The print edition can be purchased at Amazon or from any other book seller. If you want an autographed copy the price is $60 for the hardback and $45 for the paperback, plus $8 shipping for each. Go here for purchasing details. The ebook is available everywhere for $5.99 (before discount) at amazon, or direct from my ebook publisher, ebookit. If you buy it from ebookit you don't support the big tech companies and the author gets a bigger cut much sooner.


The audiobook is also available at all these vendors, and is also free with a 30-day trial membership to Audible.
 

"Not simply about one mission, [Genesis] is also the history of America's quest for the moon... Zimmerman has done a masterful job of tying disparate events together into a solid account of one of America's greatest human triumphs."--San Antonio Express-News

4 comments

  • Icepilot

    For the two dozen exoplanets, two questions (likely for the future):
    Are they double-planets like Earth-Luna?
    What is the metallicity (or generation) of each star?
    Both may be critical factors regarding the initiation of life.

  • mkent

    Robert: I don’t know if you’ll see this comment, since it’s on a post on page 13 of your blog (I’m a bit behind on listening to your Batchelor show podcasts (absolutely great podcasts, by the way)), but I wanted to add some information about the ISS that wasn’t apparent from the podcast itself.

    First, Zvezda (also known as the Service Module) was the third ISS module launched (behind the FGB and Node 1), but that’s a minor nit.
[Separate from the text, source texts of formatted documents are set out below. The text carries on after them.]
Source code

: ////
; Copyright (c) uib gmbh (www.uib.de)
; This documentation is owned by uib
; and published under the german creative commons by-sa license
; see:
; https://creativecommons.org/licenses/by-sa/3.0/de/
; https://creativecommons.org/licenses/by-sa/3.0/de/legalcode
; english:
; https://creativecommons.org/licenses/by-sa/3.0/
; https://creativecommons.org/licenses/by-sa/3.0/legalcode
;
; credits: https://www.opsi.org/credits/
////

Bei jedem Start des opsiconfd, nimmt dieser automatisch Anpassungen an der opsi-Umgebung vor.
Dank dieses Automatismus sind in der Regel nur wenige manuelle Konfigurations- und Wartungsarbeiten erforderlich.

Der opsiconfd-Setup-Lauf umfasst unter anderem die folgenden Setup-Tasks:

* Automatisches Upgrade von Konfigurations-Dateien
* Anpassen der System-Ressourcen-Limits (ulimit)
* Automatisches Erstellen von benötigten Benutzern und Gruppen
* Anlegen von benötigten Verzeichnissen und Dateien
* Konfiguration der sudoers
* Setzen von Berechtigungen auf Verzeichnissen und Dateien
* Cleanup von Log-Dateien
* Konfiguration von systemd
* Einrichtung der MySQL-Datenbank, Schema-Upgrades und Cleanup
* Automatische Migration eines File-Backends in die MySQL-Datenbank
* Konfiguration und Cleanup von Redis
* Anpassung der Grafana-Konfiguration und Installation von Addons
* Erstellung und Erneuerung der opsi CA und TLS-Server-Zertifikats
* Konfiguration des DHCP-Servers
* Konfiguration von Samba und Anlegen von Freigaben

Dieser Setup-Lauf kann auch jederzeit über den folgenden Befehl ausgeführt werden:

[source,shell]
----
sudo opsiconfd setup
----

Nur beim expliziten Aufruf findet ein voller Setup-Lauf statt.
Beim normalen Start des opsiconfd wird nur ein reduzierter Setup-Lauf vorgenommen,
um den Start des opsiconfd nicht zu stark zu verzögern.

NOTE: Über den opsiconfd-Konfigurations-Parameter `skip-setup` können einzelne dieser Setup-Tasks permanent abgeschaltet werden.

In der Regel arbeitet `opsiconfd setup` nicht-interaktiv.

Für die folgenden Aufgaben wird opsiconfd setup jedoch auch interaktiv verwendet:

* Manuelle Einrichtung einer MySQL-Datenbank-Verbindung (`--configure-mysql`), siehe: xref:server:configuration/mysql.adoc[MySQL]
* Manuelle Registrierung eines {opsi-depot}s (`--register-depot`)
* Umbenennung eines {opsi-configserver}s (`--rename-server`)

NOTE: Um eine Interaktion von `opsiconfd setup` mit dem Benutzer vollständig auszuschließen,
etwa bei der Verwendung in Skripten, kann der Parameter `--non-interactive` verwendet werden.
More important is the possibility of separating the two halves of the ISS into separate space stations.

    You were correct when you hinted that the ISS is really two separate space stations joined at the FGB. The American side (known as the USOS (the United States Operating Segment)) can’t function long without the Russian side (known as the ROS (the Russian Operating Segment)). While the USOS now has its own life support, crew return vehicle, gyroscopic attitude control, electrical generation, heat rejection, communications, and command and control, it lacks the propulsive attitude control and orbital reboost capability provided by the Service Module.

    While the Control Moment Gyros (CMGs) on the Z-1 truss can provide attitude control for quite some time, unbalanced torques will eventually saturate the CMGs, requiring them to be desaturated while the thrusters on the Service Module fire. In addition, without the Service Module, the ISS has no orbital reboost capability, so it will re-enter the atmosphere about 1-2 years after separation.

    I think the proposed Axiom module can provide both of those functions, but don’t quote me on that.

    It’s not all rosy on the ROS either. The FGB is actually owned by the Americans (it was paid for by the U. S. taxpayers), so after separation they would be cut off from their own Docking and Stowage module attached to it. Perhaps worse, the ROS relies on the USOS for most of its power. *Each* of the four solar array trusses on the USOS provides about ten times the electrical power as the Service Module. As part of the giant barter system that is the ISS program, the ROS draws most of its power from the USOS.

    So while the Russians *say* they’re going to separate their modules from the ISS and go their own way (and they probably really want to), they can’t do it any more than we can. And if the Russian science module’s 20-year journey to the launch site shows anything, it’s that the U. S. can develop and build new space station modules a whole lot faster than the Russians.

  • mkent: Interesting engineering details, most of which I had read years past but had forgotten.

    Overall, it does appear the Russians are in a weaker position than the U.S. They can’t get anything new built and don’t have the cash to do it even if they could. We have an increasingly thriving commercial space industry that is building things fast, and making money in the process. Even if ISS is approaching its wear date, the U.S. is well positioned to replace its capabilities, while Russia is not.

  • PS. All new comments show up on my feed, when they happen, regardless of the post they are sent to. And they also show up in the “most-recent comments” section in the right column when they are posted, irrelevant to the post itself.